Bonnie Henry

Bonnie Henry

Margaret Heldt died a few weeks ago at age 98, her legacy so assured it warranted a 16-paragraph obituary in The New York Times. And so well-deserved. For without her, the hairdos of legions of women, young and old, might have continued to stagnate within the confines of the page boy and ponytail of the 1950s.

For Ms. Heldt, you see, was the creator of the beehive β€” hair that had been backcombed into a smooth pile atop the head, then secured, sometimes for days, with an ample serving of hair spray.

First making an appearance, according to The Times, in the February 1960 pages of Modern Beauty Shop, the beehive was soon popping atop the famous heads of everyone from Barbra Streisand to Aretha Franklin.

Though described early on as a beehive, Heldt maintained her inspiration was really a fez cap of sorts, similar, I suppose, to the ones Shriners wear.

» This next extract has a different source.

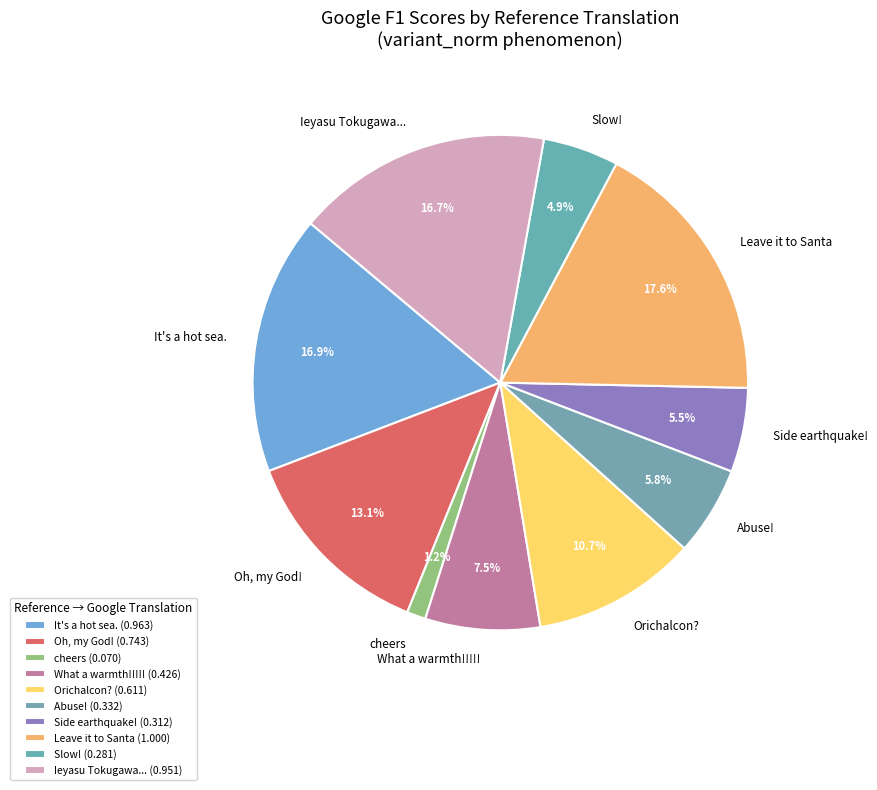

Is it true that It's a hot sea. is 17% of the pie?

True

Because it was so hard to maintain, women sometimes kept their beehives in place with everything from scarves to strands of toilet paper when retiring for the night, leading Heldt to reportedly say, β€œI don’t care what your husband does from the neck down, but I don’t want him to touch you from the neck up.”

Egads, who would want to?

I must confess, I never wore the beehive back in the ’60s, dabbling, instead, with everything from the bubble to the flip β€” which was essentially a bubble flipped up at the ends.

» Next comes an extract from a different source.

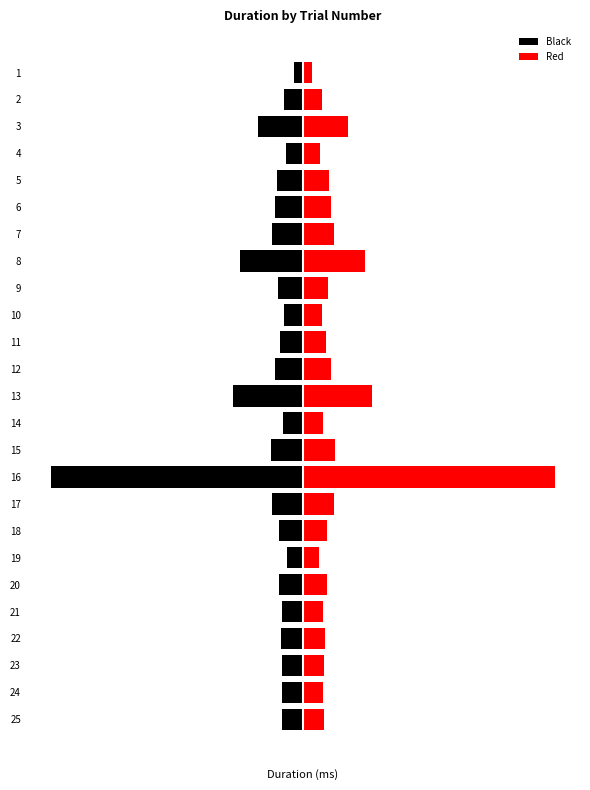

The Black series shows -1485.5 at 15. True or false?

False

But no matter the hairstyle, we all relied on plenty of backcombing β€” or ratting, as we called it β€” topped off with at least a third of a can of Aqua Net. These were hairdos impossible to comb out. All you could do was shampoo them out, hoping tiny nests of spiders didn’t tumble out, as predicted by our high school gym teachers.

The beehive, the bubble, the flip β€” none of them would have been possible, of course, without hair spray, something for which we have World War II to thank. Really.

According to numerous publications, during World War II the government paid researchers on how to best distribute insect spray to prevent malaria among the troops. Thus was born a pressurized aerosol can developed by none other than the U.S. Department of Agriculture. From there, it was just a quick jump to beauty suppliers, who in 1950 began offering sticky spray in a can.

I’m assuming all the insecticide has long been removed. Nonetheless, I once stopped a roach dead in its tracks inside a kitchen drawer with a quick squirt of Aqua Net.

Even so, other ingredients were later found to be harmful in hair spray, including chlorofluorocarbons, which were eventually removed. But although many of the harmful compounds associated with hair spray are now gone, the jury is still out on some of its current ingredients, including propylene glycol, which may or may not cause cancer.

Hair spray can also erupt into fire when exposed to an open flame β€” a fact that forced a newspaper colleague of mine to ditch the hair spray in her purse before she was allowed entrance into Sun Devil Stadium, where Pope John Paul II was holding mass in 1987.

Considering the copious amounts of the stuff we once sprayed all around our heads everywhere from our bedrooms to our locker rooms, it’s a wonder we didn’t all spontaneously combust.